**Texte présenté:**
Un coup de cœur du Carnet
Yves COLLEY, Signature infinie précédé de Peuples, Taillis Pré, 2025, 114 p., 18 €, ISBN : 978–2‑87450–240‑8
Lors de notre rencontre Place Saint-Antoine à Bruxelles, Yves Colley a bien insisté : il ne se sent ni auteur ni poète, d’aucun statut ou étiquette d’écrivain. À l’entendre, il subit les mots plus qu’il ne le voudrait. Ceux-ci envahissent son esprit, s’imposent à lui depuis l’adolescence. Cependant, il a très peu publié. Signature infinie précédé de Peuples est le fruit de cinq ans au moins de ruminations inquiètes. Comme si les mots le torturent autant qu’il les triture pour obtenir ici une continuité de poèmes courts, présentant un récit à lire à la suite de pages très aérées. Ceci à dessein, notamment pour l’espace supérieur d’un tiers laissé blanc comme un ciel à (ne pas) atteindre et pe(n)sant.
Les villages de cette région n’avaient aucune forme.
On laissait couler, on vivait dans la sensation de l’écoulement jusqu’à devenir lui-même.
Cet extrait de Peuples illustre fidèlement la proposition faite du texte. Yves Colley y raconte l’humanité, l’écriture, l’encre coulant par paragraphes très aboutis, ciselés ; comme des os de cavernes faits icônes ou bijoux. Aussi comme si ces précis et précieux fragments pouvaient être gravés dans la roche de caves ou grottes à inventer d’ici quelques siècles et millénaires. Il s’y trouve en effet un sentiment à la fois originel, fondateur, transhistorique et surhumain. Ainsi va la suite de l’extrait :
Mais parfois ces existences se durcissaient, milliers de vies, insoupçonnées, empêchées de rejoindre leur quartier. Les mots les passaient au crible.

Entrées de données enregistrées
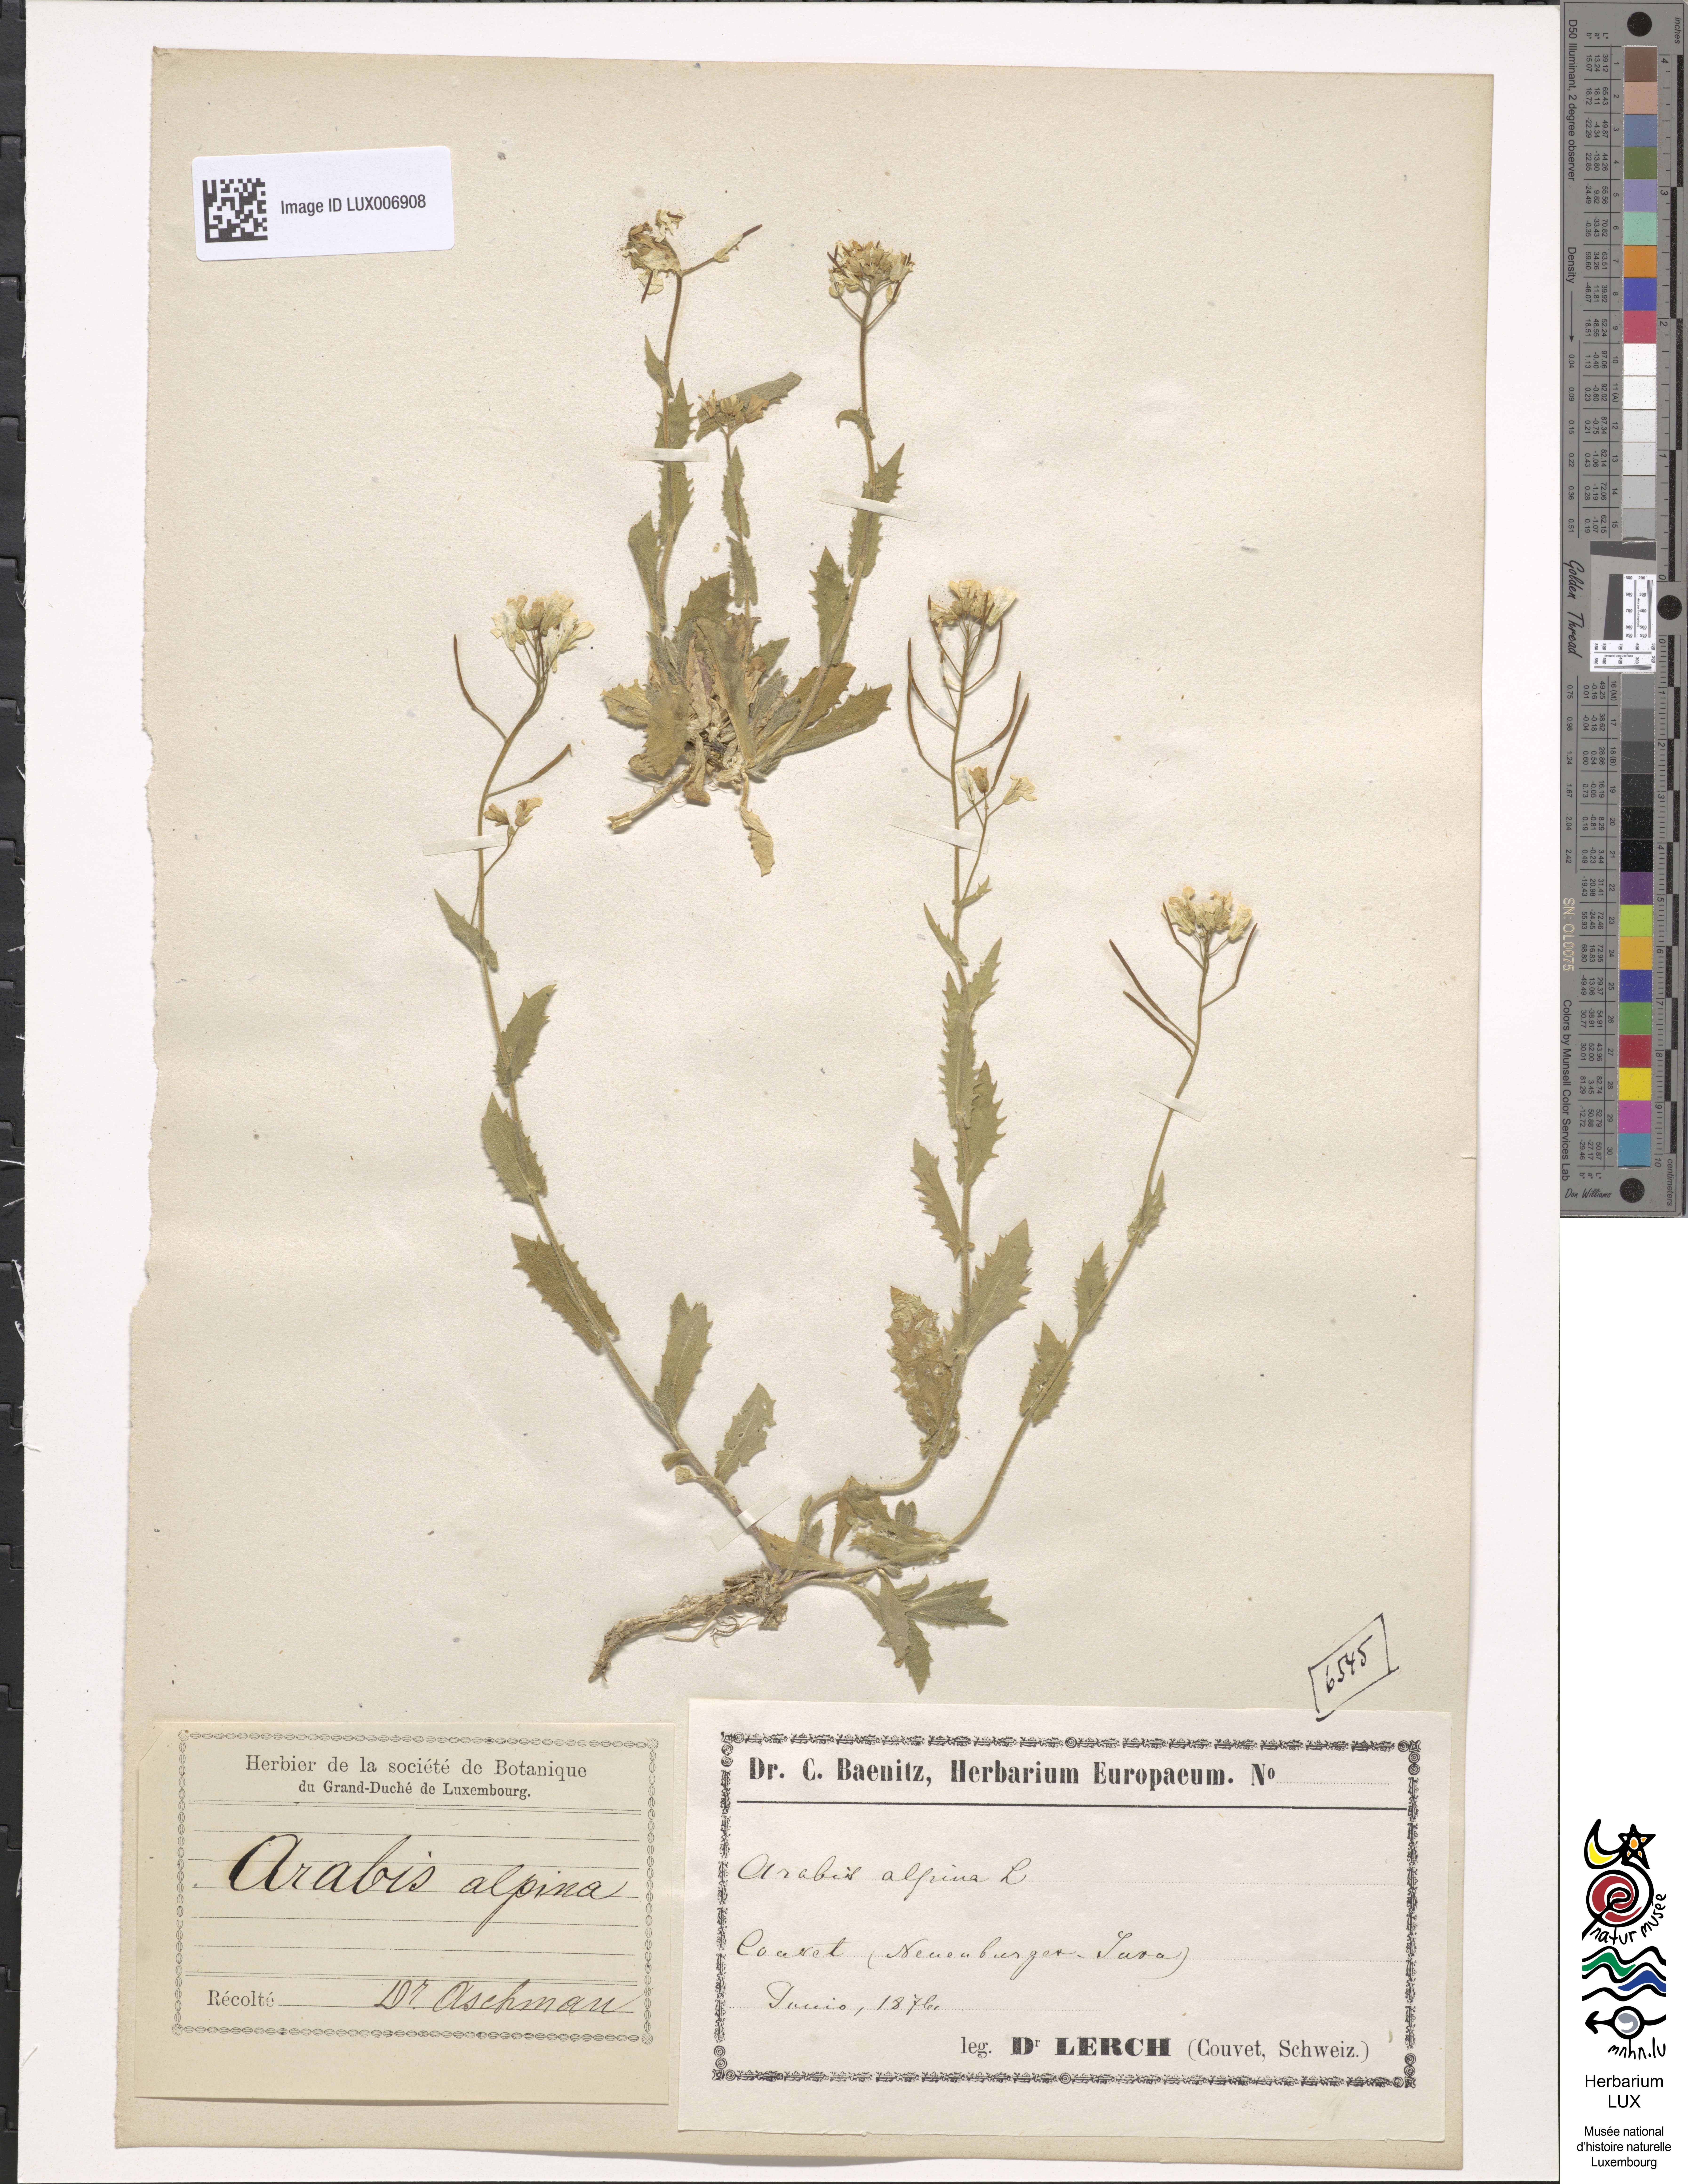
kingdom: Plantae
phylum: Tracheophyta
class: Magnoliopsida
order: Brassicales
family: Brassicaceae
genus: Arabis
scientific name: Arabis alpina
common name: Alpine rock-cress
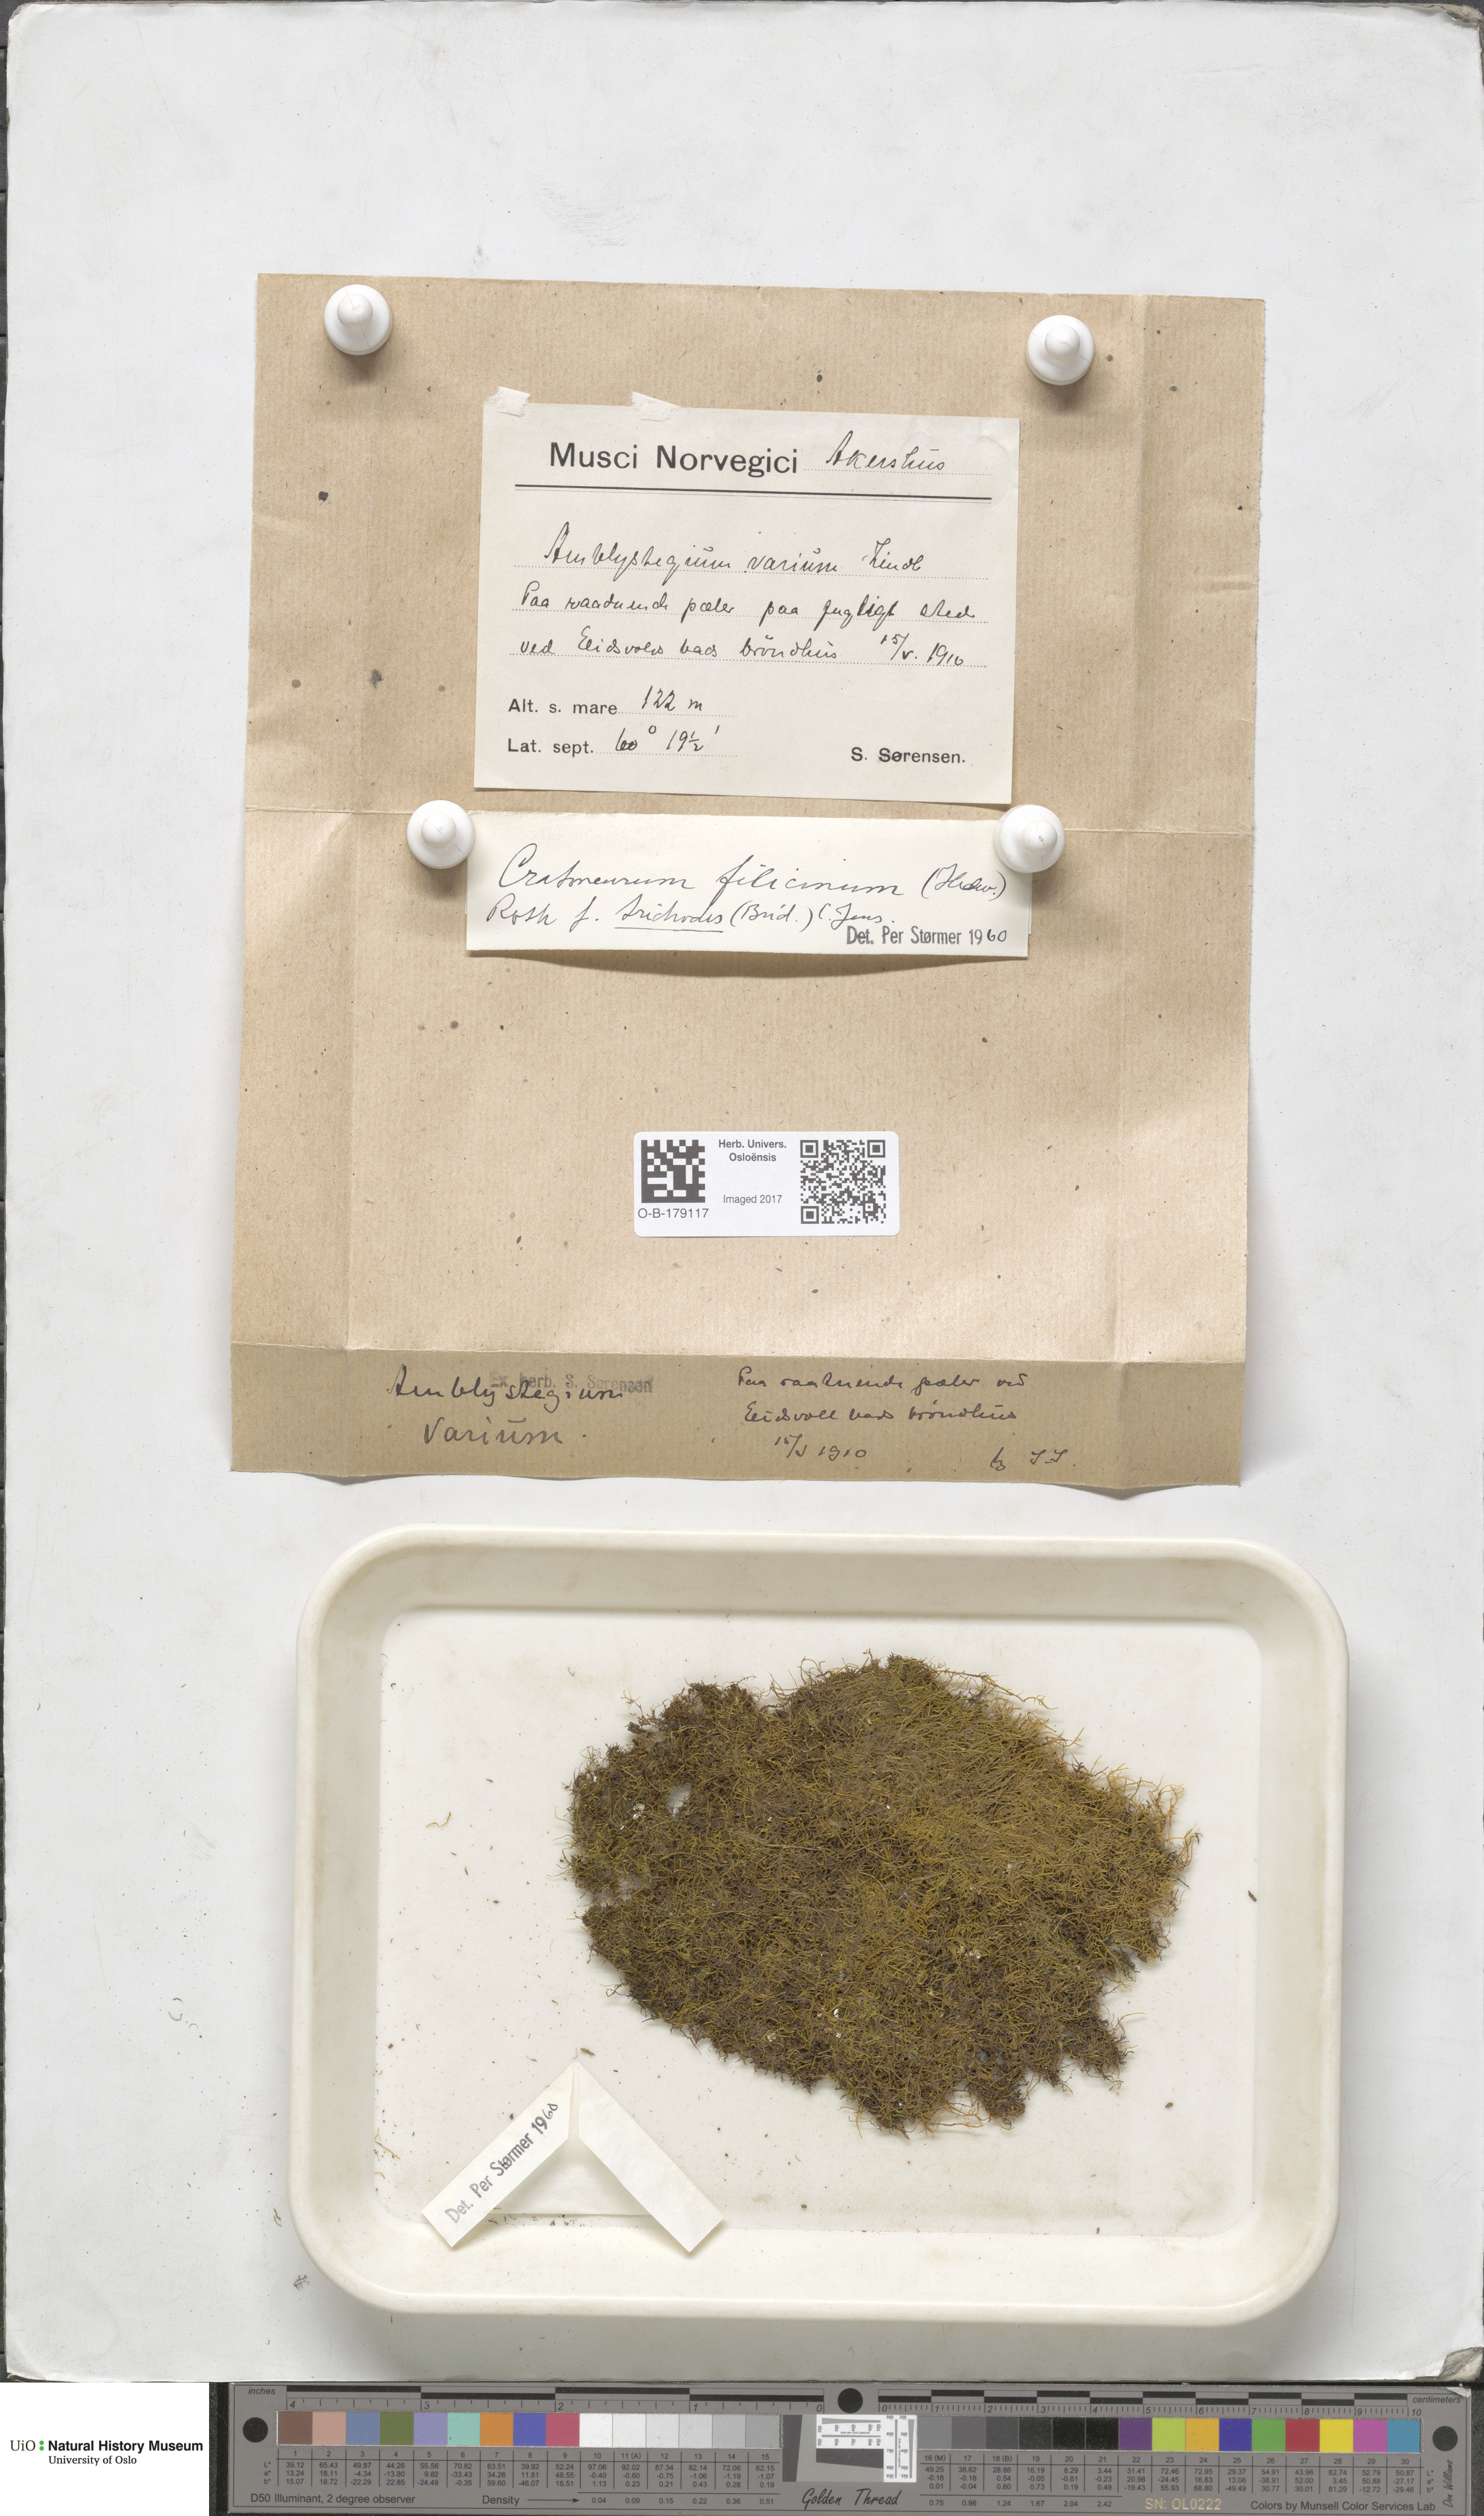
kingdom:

**Tâches à réaliser:**
[1] Modifiez, s'il vous plaît, le passage de la recension de Signature infinie allant de « Un coup de cœur » à « n’avaient aucune forme. », en remplaçant « Bruxelles » par « Liège ».
[2] Prolongez la recension de Signature infinie après sa dernière phrase.

**Réponses fournies:**
[1]
Un coup de cœur du Carnet
Yves COLLEY, Signature infinie précédé de Peuples, Taillis Pré, 2025, 114 p., 18 €, ISBN : 978–2‑87450–240‑8
Lors de notre rencontre Place Saint-Antoine à Liège, Yves Colley a bien insisté : il ne se sent ni auteur ni poète, d’aucun statut ou étiquette d’écrivain. À l’entendre, il subit les mots plus qu’il ne le voudrait. Ceux-ci envahissent son esprit, s’imposent à lui depuis l’adolescence. Cependant, il a très peu publié. Signature infinie précédé de Peuples est le fruit de cinq ans au moins de ruminations inquiètes. Comme si les mots le torturent autant qu’il les triture pour obtenir ici une continuité de poèmes courts, présentant un récit à lire à la suite de pages très aérées. Ceci à dessein, notamment pour l’espace supérieur d’un tiers laissé blanc comme un ciel à (ne pas) atteindre et pe(n)sant.
Les villages de cette région n’avaient aucune forme.

[2]
Alors, la poésie prend le relais sur l’essai anthropologique. Avec un succès extraordinaire car on dirait que l’analyse et la critique, réduites ici à la corde de mots à vif, sont néanmoins holistiques ; toutes les divinités universelles et locales par exemple rassemblées d’un mot, un seul et tout puissant.
Pauvres ces peuples ! Pauvres ! Ils auraient pu exiger le retrait de l’« œil ». Toujours rivé sur eux. Œil pourtant porteur de tant de promesses quand le courant l’emporte.
À partir de ce premier récit, le lecteur peut entrer en Signature infinie, titre miraculeux par un splendide oxymore. L’auteur avance désormais à pas de mots dans l’omniprésence de la langue ; tel un soldat d’écriture pour une guerre qui lui échappe, qui le dépasse. Celle civilisatrice. Chaque poème devient la munition d’une pépite.
Écrire :
On plante mes os.
J’accompagne l’ennemi que je ne reconnais pas.
Au travers de notre peau les lames m’enfantent.
Ainsi Yves Colley rebâtit-il Babel sous nos yeux renouvelés et passablement ahuris. Si l’humanité est un échec, c’est parce que le langage est un universel malentendu, une irrésolvable tentative de sortir de l’état de nature. Babel est notre limité destin, sans plus de progrès depuis le premier alphabet nous ayant apporté l’illusion d’une lisibilité du Monde. D’un monde qui échappe aux sens, à la raison, à l’union des deux.
Ni essai, ni poésie, ni récit, ni roman, il existe dans ce livre une narration respirée par l’espace entre les blocs de texte comme des briques de pisé filigrané, prêtes à reconstituer les premières villes.
Au silence j’ai réduit père et mère. La langue m’anime de leurs remous.